Мы дружно опохмелились — и разошлись в разные стороны. Они отправились на Исаакиевскую площадь, где народ начинал строить баррикады, я — в роддом. Поздравлять жену.
Палата Юли располагалась на первом этаже, на окнах — решетки. Настолько узкие, что бутылка пива (между прочим, последняя), которую я хотел презентовать жене, никак сквозь прутья не пролезала.
На следующий день я явился в роддом абсолютно трезвый. Во дворе какие-то мужики разгружали машину, кузов которой был набит коробками с перевязочными материалами. Главврач, собрав пациенток в холле, держала речь: «Мамочки! Тех, у кого мужья — военнообязанные, мы готовы отпустить по домам сегодня же.
Вероятно, их скоро призовут, и мы хотим, чтобы у вас была возможность собрать, проводить... Остальных еще подержим, но недолго. Один-два дня. Наш роддом переоборудуется в госпиталь».
Вот в такое серьезное время появился на свет наш сын, который в полугодовалом возрасте уже отправился с папой и мамой на очередные гастроли в Германию. Наши спектакли пользовались успехом, Европа — особенно на фоне послепутчевой России — радовала стабильностью, обилием товаров, благоустроенностью. Скажи кто тогда: «А оставайтесь-ка вы, ребята, у нас насовсем», — вряд ли смогли бы отказаться от такого предложения.
Ничего подобного не прозвучало, но — будто в качестве компенсации — сразу по возвращении на родину я получил приглашение от Сергея Овчарова сняться в полнометражном фильме «Барабаниада».
В главной роли барабанщика похоронного оркестра, который, оказавшись безработным, отправляется странствовать по России вместе с инструментом, сработанным некогда «самим Страдивари».
Картина получила множество призов на всероссийских и зарубежных фестивалях. Одни критики называли ее «неоценимым вкладом в развитие отечественного кино», другие нещадно ругали за прямолинейность и «злобу дня». Как бы то ни было, для меня съемки в «Барабаниаде» оказались бесценным актерским опытом: у барабанщика (как, впрочем, и у других персонажей) не было ни единой реплики — «работать» пришлось исключительно мимикой и жестами, как в немом кино.
Гонорар за картину я тоже получил изрядный. На него мы в доставшейся по наследству от Юлиного деда коммуналке обустроили первое в нашей совместной жизни «семейное гнездо». В магазинах «Сделай сам» я скупал доски, железные уголки, шурупы и собственными руками мастерил шкафы, книжные и посудные полки. Пока был занят «возведением» мебели, для душевных терзаний по поводу отсутствия новых предложений от режиссеров не оставалось ни сил, ни времени. Но деньги вскоре закончились, Юлю позвали в киногруппу, работавшую над очередным фильмом «бондианы» под названием «Золотой глаз», снимавшемся в том числе и в Петербурге... А я опять оказался не у дел. Отечественное кино по-прежнему пребывало в глубоком кризисе, и это, конечно, служило утешением. Но очень-очень слабым.

▶ Предоставленные записи
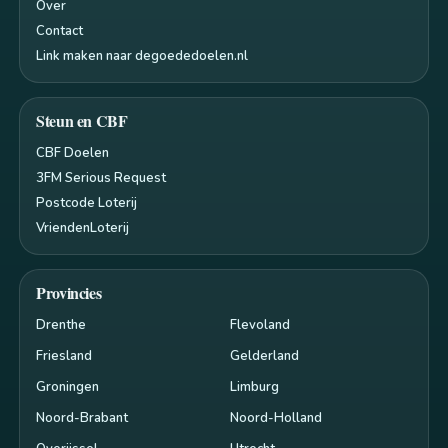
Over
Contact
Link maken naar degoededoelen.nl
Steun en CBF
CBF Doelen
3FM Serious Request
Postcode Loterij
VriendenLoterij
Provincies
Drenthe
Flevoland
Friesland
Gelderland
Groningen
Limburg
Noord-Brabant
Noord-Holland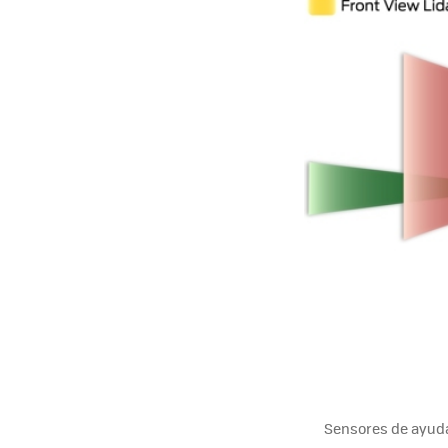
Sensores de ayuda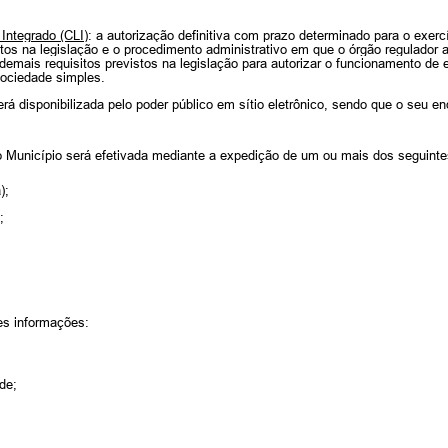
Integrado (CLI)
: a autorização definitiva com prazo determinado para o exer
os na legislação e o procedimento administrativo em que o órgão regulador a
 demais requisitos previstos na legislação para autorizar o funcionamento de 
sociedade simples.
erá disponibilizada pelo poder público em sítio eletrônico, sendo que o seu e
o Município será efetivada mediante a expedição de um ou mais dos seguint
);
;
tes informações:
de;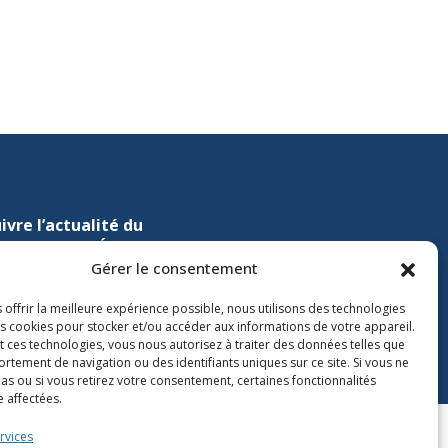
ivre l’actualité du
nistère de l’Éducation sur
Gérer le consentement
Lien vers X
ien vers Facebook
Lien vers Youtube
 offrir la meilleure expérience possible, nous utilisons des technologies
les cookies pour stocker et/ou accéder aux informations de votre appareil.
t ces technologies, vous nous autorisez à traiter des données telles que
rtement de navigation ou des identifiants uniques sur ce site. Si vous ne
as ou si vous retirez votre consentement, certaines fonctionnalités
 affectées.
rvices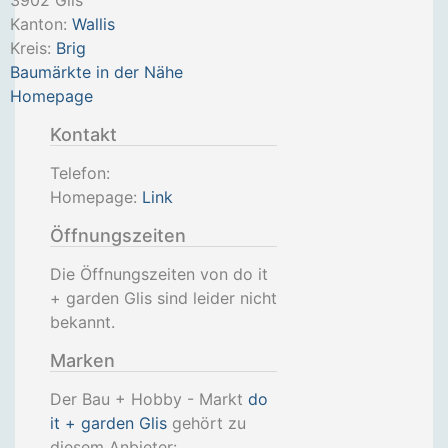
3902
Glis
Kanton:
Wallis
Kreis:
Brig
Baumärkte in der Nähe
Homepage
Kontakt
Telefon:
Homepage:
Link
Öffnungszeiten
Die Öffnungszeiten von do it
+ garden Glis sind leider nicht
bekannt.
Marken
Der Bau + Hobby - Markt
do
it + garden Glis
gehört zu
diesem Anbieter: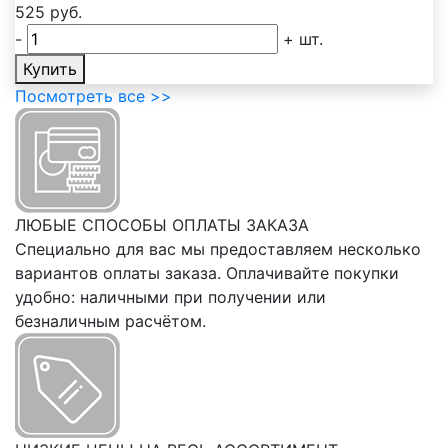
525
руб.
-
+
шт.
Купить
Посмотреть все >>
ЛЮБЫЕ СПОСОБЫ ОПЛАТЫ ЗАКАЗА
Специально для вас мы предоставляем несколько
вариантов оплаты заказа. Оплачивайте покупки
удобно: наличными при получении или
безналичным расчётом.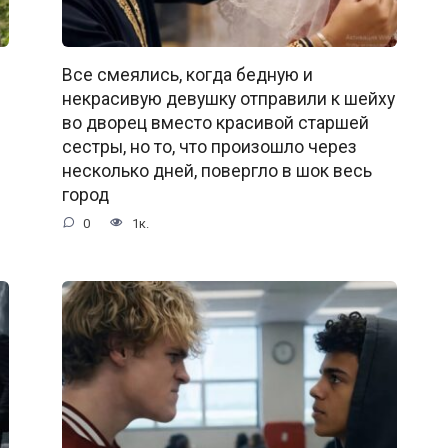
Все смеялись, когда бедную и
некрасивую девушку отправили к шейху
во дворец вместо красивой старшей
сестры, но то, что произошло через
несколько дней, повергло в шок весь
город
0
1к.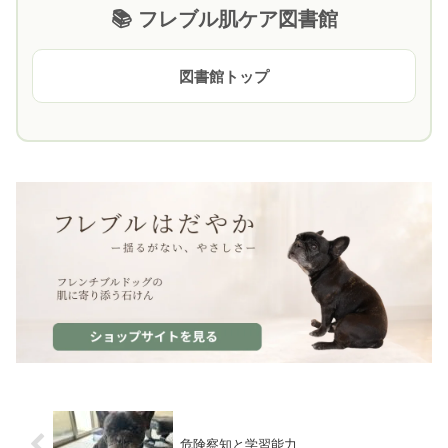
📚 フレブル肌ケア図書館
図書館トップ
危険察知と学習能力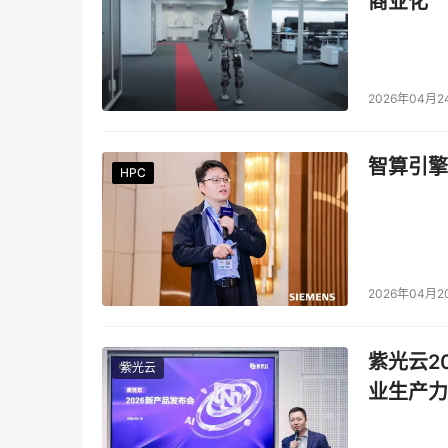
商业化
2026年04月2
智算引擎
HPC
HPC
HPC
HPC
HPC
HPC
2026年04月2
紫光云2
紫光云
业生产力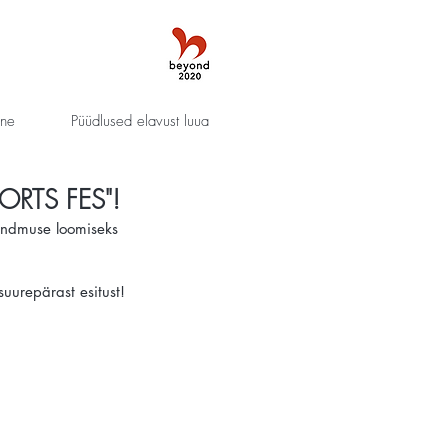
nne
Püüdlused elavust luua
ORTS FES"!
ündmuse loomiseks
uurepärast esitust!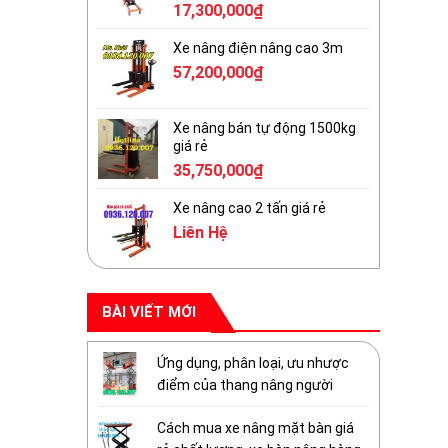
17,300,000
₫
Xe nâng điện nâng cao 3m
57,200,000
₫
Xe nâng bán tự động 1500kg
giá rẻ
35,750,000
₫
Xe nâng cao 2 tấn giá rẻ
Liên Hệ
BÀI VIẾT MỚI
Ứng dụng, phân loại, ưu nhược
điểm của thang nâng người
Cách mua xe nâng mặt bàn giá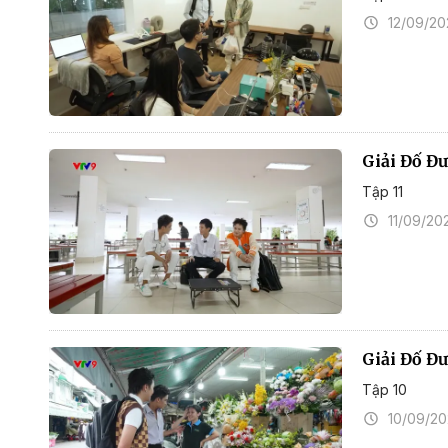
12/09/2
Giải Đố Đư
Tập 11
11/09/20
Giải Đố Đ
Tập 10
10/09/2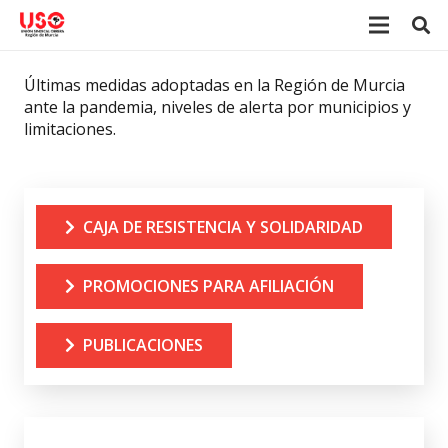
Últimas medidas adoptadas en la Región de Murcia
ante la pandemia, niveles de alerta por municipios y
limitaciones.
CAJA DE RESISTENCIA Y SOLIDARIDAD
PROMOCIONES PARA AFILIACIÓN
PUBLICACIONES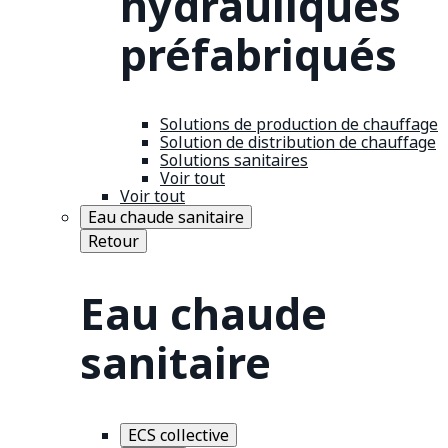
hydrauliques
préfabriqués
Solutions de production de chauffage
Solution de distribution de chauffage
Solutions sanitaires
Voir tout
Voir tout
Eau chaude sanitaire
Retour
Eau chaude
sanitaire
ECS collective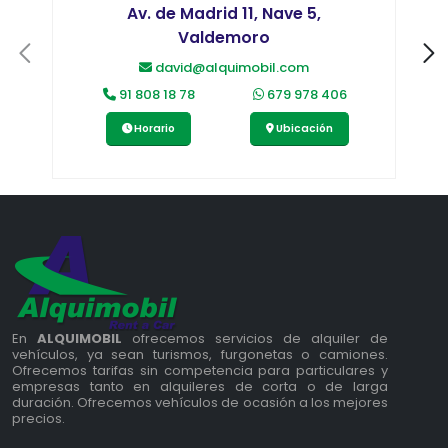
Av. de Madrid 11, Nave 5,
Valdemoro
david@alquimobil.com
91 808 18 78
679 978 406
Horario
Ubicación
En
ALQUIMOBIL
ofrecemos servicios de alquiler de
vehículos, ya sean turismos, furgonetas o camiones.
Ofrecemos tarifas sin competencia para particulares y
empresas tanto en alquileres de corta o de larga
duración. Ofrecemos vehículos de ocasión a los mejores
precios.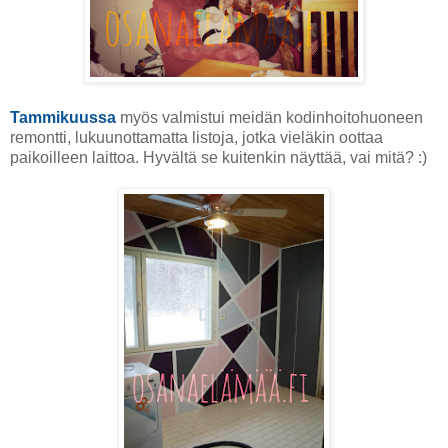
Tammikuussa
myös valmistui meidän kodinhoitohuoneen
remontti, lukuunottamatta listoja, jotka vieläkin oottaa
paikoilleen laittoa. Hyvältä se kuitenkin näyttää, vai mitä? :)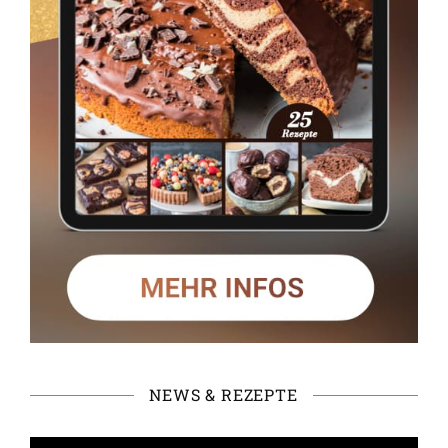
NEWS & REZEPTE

▶ Задания
**a.** Выведите часть отрывка от слов «Вот в такое» до слов «от такого предложения.» включительно.
**b.** В одном–трех предложениях объясните, почему съемки в «Барабаниаде» стали для рассказчика бесценным актерским опытом по словам отрывка.
Записи для этой работы не нужны.

▶ Ожидаемые результаты
**a.**
Вот в такое серьезное время появился на свет наш сын, который в полугодовалом возрасте уже отправился с папой и мамой на очередные гастроли в Германию. Наши спектакли пользовались успехом, Европа — особенно на фоне послепутчевой России — радовала стабильностью, обилием товаров, благоустроенностью. Скажи кто тогда: «А оставайтесь-ка вы, ребята, у нас насовсем», — вряд ли смогли бы отказаться от такого предложения.

**b.** У барабанщика, как и у других персонажей фильма, не было ни одной реплики. Поэтому играть приходилось только мимикой и жестами, как в немом кино.